The Campbells application to QCAT was filed on 1 March 2010. The file then shows that the Notice of Hearing was issued by ordinary post according to standard QCAT procedures; that the Registrar certified that in the ordinary course of post it would be delivered by 4 March 2010; and that the hearing was scheduled for 18 March 2010. Their contention concerning non-attendance therefore touches more upon questions of procedural fairness, rather than any failure to receive notice of the hearing[2].
[2]See QCAT Act, s 92
QCAT is required to afford each party a reasonable opportunity to be heard[3]. Inherent in that proposition, however, is the presumption that the parties will actually take steps to avail themselves of the opportunity to present or defend their case.
[3]Kioa v West (1985) 159 CLR 550
In the present case, the Campbells apparently elected to leave their mail unattended to at a time after they had commenced proceedings. They did not, it appears, take any steps to address the contingency that things might happen in the proceeding, in their absence – eg, by having someone else monitor their mail and report to them on its contents.

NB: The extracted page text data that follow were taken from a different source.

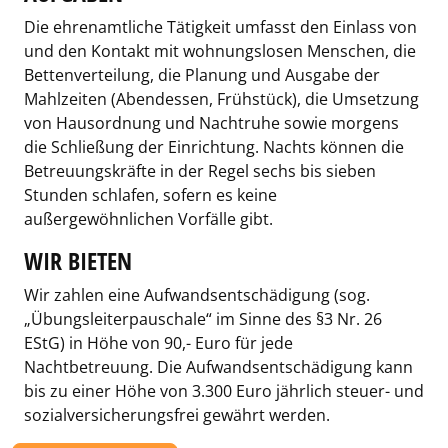
Die ehrenamtliche Tätigkeit umfasst den Einlass von
und den Kontakt mit wohnungslosen Menschen, die
Bettenverteilung, die Planung und Ausgabe der
Mahlzeiten (Abendessen, Frühstück), die Umsetzung
von Hausordnung und Nachtruhe sowie morgens
die Schließung der Einrichtung. Nachts können die
Betreuungskräfte in der Regel sechs bis sieben
Stunden schlafen, sofern es keine
außergewöhnlichen Vorfälle gibt.
WIR BIETEN
Wir zahlen eine Aufwandsentschädigung (sog.
„Übungsleiterpauschale“ im Sinne des §3 Nr. 26
EStG) in Höhe von 90,- Euro für jede
Nachtbetreuung. Die Aufwandsentschädigung kann
bis zu einer Höhe von 3.300 Euro jährlich steuer- und
sozialversicherungsfrei gewährt werden.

The tribunal has a statutory obligation to act speedily. The Campbells would have had the opportunity to be heard had they acted in their own interests.
The Campbells’ additional difficulty is that there is no evidence that they had an arguable case[4]. Their submission is that the money paid by the Gallachers prior to settlement was not rent, and that this is evidenced by the fact that the monies were never referred to as ‘rent’ in any correspondence – a claim that stands in stark contrast to the Gallachers’ Statutory Declaration, and contents of the 17 June 2009 letter.
[4] Atkinson v Consumer, Trader and Tenancy Tribunal of NSW[2010] NSWSC 426;
The Campbells have not produced evidence which is persuasive that a different decision would, or might, have been made if they had attended the hearing. As there are no demonstrated errors in the learned Member’s decision, leave to appeal should be refused.
It might have been possible for the Campbells to seek a reopening of the proceedings on the grounds that they had a reasonable excuse for non-attendance: QCAT Act, s 137(a). For the reasons explored above, that application would not have been successful.
Dobell v Blue Haven Pools and Spas Pty Ltd [2009] NSWCA 77.